Some Native Americans Against Wolf Hunting

By KBJR News 1

October 18, 2012 Updated Oct 18, 2012 at 11:56 PM CDT

Solon Springs, WI (Northlands Newscenter) - Wisconsin Wolf's hunting season is in its fourth day and the Department of Natural Resources hopes it will help with wolf management.

But some in the Native American community feel the state is not respecting their values and religious beliefs.

The debate continues over the recent Wolf Hunting season in Wisconsin.

"I think it should be banned altogether," Tony DePerry, a Solon Springs community member, said.

"We support the idea of the hunting season," Adrian Wydeven, a carnivore specialist for Wisconsin DNR, said.

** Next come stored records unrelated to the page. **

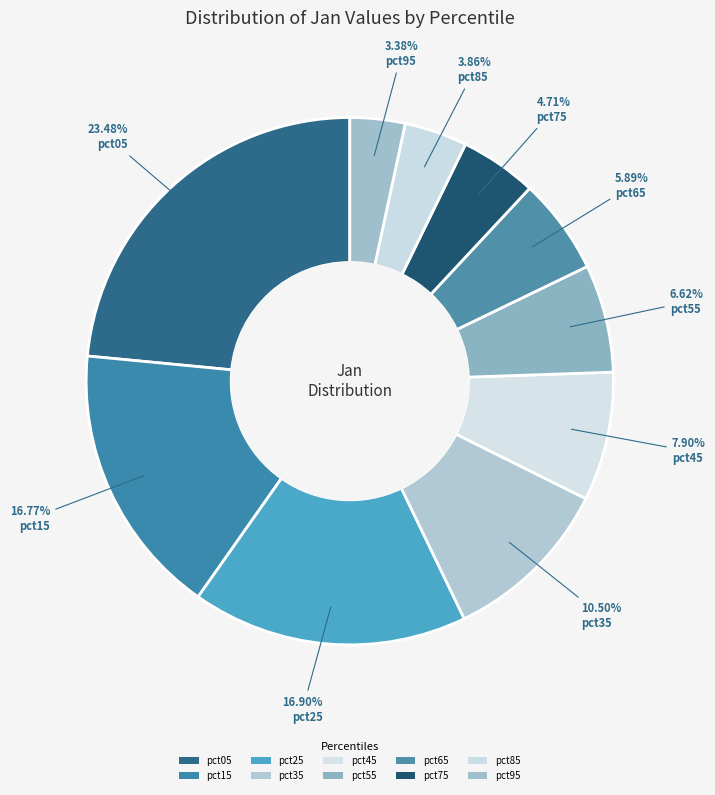

Count the number of slices in the pie.

10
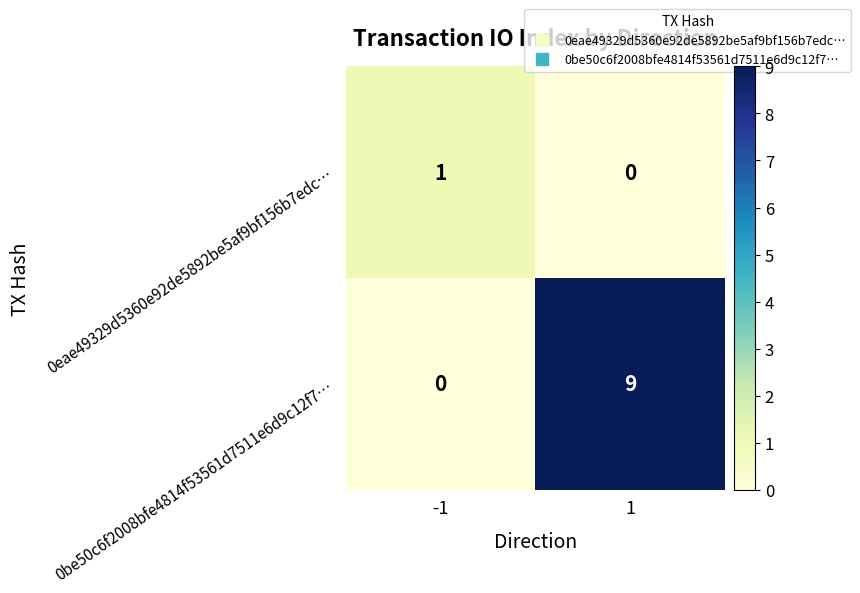

What is the difference between the highest and lowest values at -1?

1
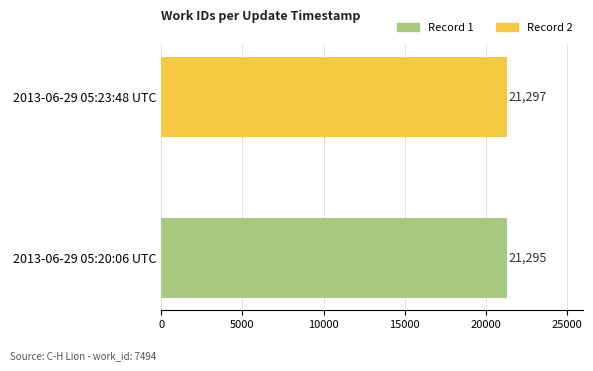

Rank the categories by value from highest to lowest.

2013-06-29 05:23:48 UTC, 2013-06-29 05:20:06 UTC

This week is wolf awareness week and coincidentally, it's also the opening of Wisconsin's wolf ever wolf hunting season.

Some members of the Native American community feel their efforts to preserve the wolf population have been ignored.

"What is making me most upset is the idea that they opened the season without informing us. They say they did, but they didn't until the last minute," DePerry said.

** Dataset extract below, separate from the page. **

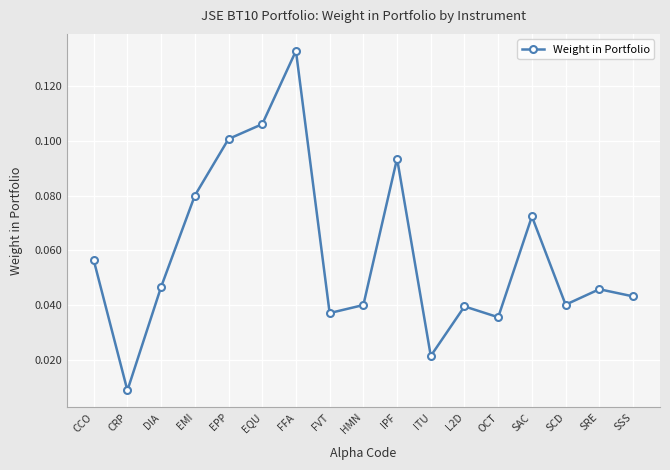

Between FVT and SRE, which is larger?

SRE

Tony DePerry says wolves have ceremonial significance to his community and he is concerned about what he sees as an already low population.

"They don't want to listen to our ways of life. They don't want to listen to it," DePerry said.

"The fact that we have a hunting season indicates that the population is doing very well. The hunting season will be one of the ways we manage problems and reduce conflicts," Wydeven said.

There are roughly 850 wolves in the state of Wisconsin and Tony believes more than one quarter of those will be gone this hunting season.

"I'm going to be blunt. You know. we don't need to go out there and show off to say, hey I done it, we done it...But what do you do with it when you're done with it?" DePerry said.

DePerry is concerned that hunters are pursuing the sport and trophy status versus utilizing the meat and other contributions from the wolf.

"I want respect. I want them to leave those animals alone to say, hey, look what we’ve done,” DePerry said.

State DNR officials say because of the growing wolf population, under story plants, deer herd and trout stream conditions have improved.

The state removed the wolf from its list of endangered and threatened species list in 2004.